Autologous chondrocyte implantation (ACI) is a state-of-the-art, FDA approved procedure to treat articular cartilage defects. In this procedure small pieces of cartilage (two tic-tacs in size) are harvested from a non-diseased region of a patient’s joint. The cartilage is digested to liberate cartilage cells, or chondrocytes, within the tissue. Chondrocytes are then expanded for cell number by in vitro monolayer passaging. The passaged cells are implanted into damaged cartilage regions to stimulate repair tissue formation. Unfortunately, passaged cells are dedifferentiated. The repair tissue formed by dedifferentiated cells ultimately fails due to the formation of fibrocartilage, which is biomechanically inferior to articular cartilage.

Implicit in chondrocyte dedifferentiation is the reorganization of F-actin from a cortical organization into stress fibers. While treatment of passaged chondrocytes with anti-actin agents (cytochalasins/latrunculins) abolishes stress fibers and represses fibrocartilage formation, these anti-actin treatments are not specific. Not only do they depolymerize actin stress fibers, but they also prevent the formation of cortical actin which is essential for chondrocyte function (i.e. matrix export). In our lab, we are developing new methodologies to abolishes actin stress fibers while maintaining cortical actin in passaged cells. This will lead to the redifferentiation of passaged chondrocytes that have the potential to successfully repair cartilage damage.

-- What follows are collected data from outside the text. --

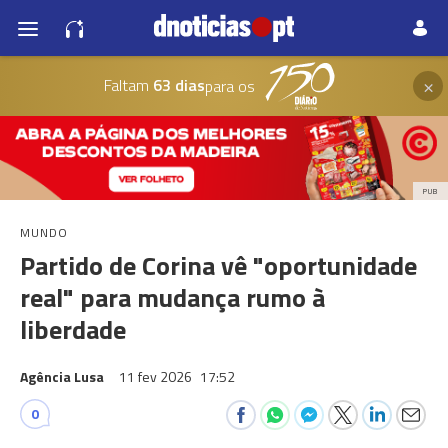
×
Faltam
63 dias
para os
PUB
MUNDO
Partido de Corina vê "oportunidade
real" para mudança rumo à
liberdade
Agência Lusa
11 fev 2026
17:52
0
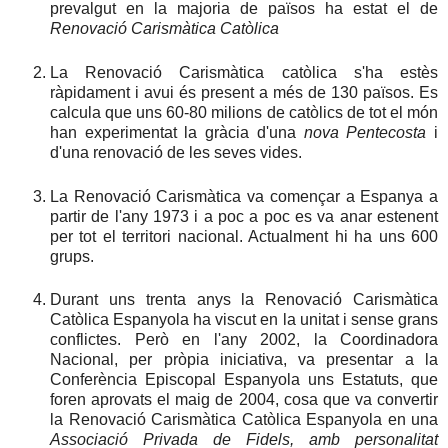
prevalgut en la majoria de països ha estat el de
Renovació Carismàtica Catòlica
La Renovació Carismàtica catòlica s'ha estès
ràpidament i avui és present a més de 130 països. Es
calcula que uns 60-80 milions de catòlics de tot el món
han experimentat la gràcia d'una
nova Pentecosta
i
d'una renovació de les seves vides.
La Renovació Carismàtica va començar a Espanya a
partir de l'any 1973 i a poc a poc es va anar estenent
per tot el territori nacional. Actualment hi ha uns 600
grups.
Durant uns trenta anys la Renovació Carismàtica
Catòlica Espanyola ha viscut en la unitat i sense grans
conflictes. Però en l'any 2002, la Coordinadora
Nacional, per pròpia iniciativa, va presentar a la
Conferència Episcopal Espanyola uns Estatuts, que
foren aprovats el maig de 2004, cosa que va convertir
la Renovació Carismàtica Catòlica Espanyola en una
Associació Privada de Fidels, amb personalitat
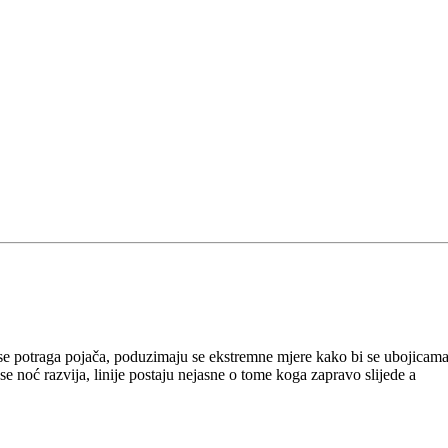
se potraga pojača, poduzimaju se ekstremne mjere kako bi se ubojicam
se noć razvija, linije postaju nejasne o tome koga zapravo slijede a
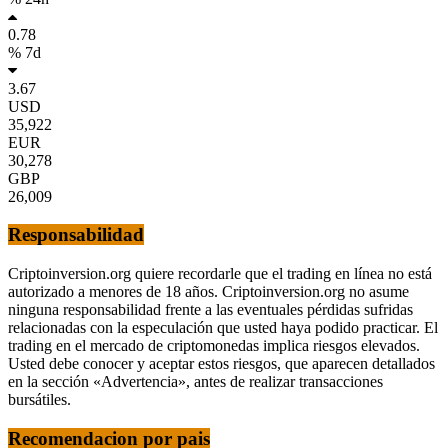
0.78
% 7d
3.67
USD
35,922
EUR
30,278
GBP
26,009
Responsabilidad
Criptoinversion.org quiere recordarle que el trading en línea no está
autorizado a menores de 18 años. Criptoinversion.org no asume
ninguna responsabilidad frente a las eventuales pérdidas sufridas
relacionadas con la especulación que usted haya podido practicar. El
trading en el mercado de criptomonedas implica riesgos elevados.
Usted debe conocer y aceptar estos riesgos, que aparecen detallados
en la sección «Advertencia», antes de realizar transacciones
bursátiles.
Recomendacion por pais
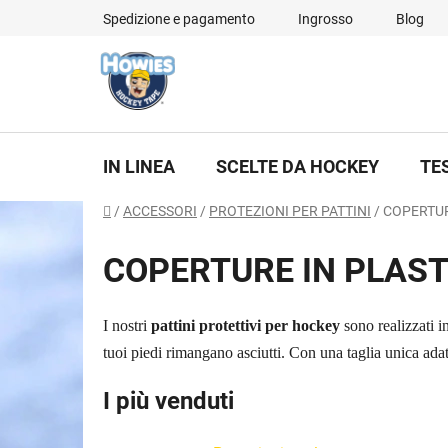
Vai
Spedizione e pagamento
Ingrosso
Blog
al
contenuto
IN LINEA
SCELTE DA HOCKEY
TE
Casa
/
ACCESSORI
/
PROTEZIONI PER PATTINI
/
COPERTUR
COPERTURE IN PLAST
I nostri
pattini protettivi per hockey
sono realizzati i
tuoi piedi rimangano asciutti. Con una taglia unica adatta
I più venduti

Actin signaling may play a role in Osteoarthritis. Studies show that treatment of chondrocytes with Osteoarthritis inducing cytokines (i.e. interleukin-1, interleukin-6, tumor necrosis factor-α) activates actin polymerization leading to the production of matrix degradative enzymes, such as matrix metalloproteases. However, a major limitation is that previous studies used in vitro isolated chondrocytes cultured in two-dimensions on culture vessels. It is widely accepted that actin organization is context (culture) dependent. To date, there is a very little evidence to show that actin reorganization occurs within the native cartilage environment. Using new imaging high-to-super resolution imaging protocols that we have developed, we are examining actin reorganization in greater-than-before detail, in real time, and in the authentic three-dimensional cartilage tissue architecture. Our projects aim to address the question of how does actin reorganization actively regulate Osteoarthritis?

The ocular lens is a transparent tissue situated in the front of the eye that functions to fine focus light onto the retina. The lens must be clear for proper function. However, with age or injury, lens transparency can be lost resulting in cataracts, which are defined as any opacity in the lens that results in cloudy vision. Cataracts is the most common cause of vision loss after the age of forty and the leading cause of blindness world-wide.

A cause of cataracts is transdifferentiation of the lens epithelial cells (at the anterior region of the lens) into myofibroblasts through the process of epithelial-mesenchymal transition. Early stages of epithelial-mesenchymal transition involve reorganization of cortical actin into stress fibers. While preventing stress fiber formation has been identified as a potential opportunity to prevent epithelial-mesenchymal transition, strategies that specifically target actin stress fiber populations without affecting cortical (epithelial cell) F-actin networks remain elusive. We aim to address the question of what regulates stress fiber formation in lens epithelial cells? And, can we target actin stress fiber formation to prevent cataract formation?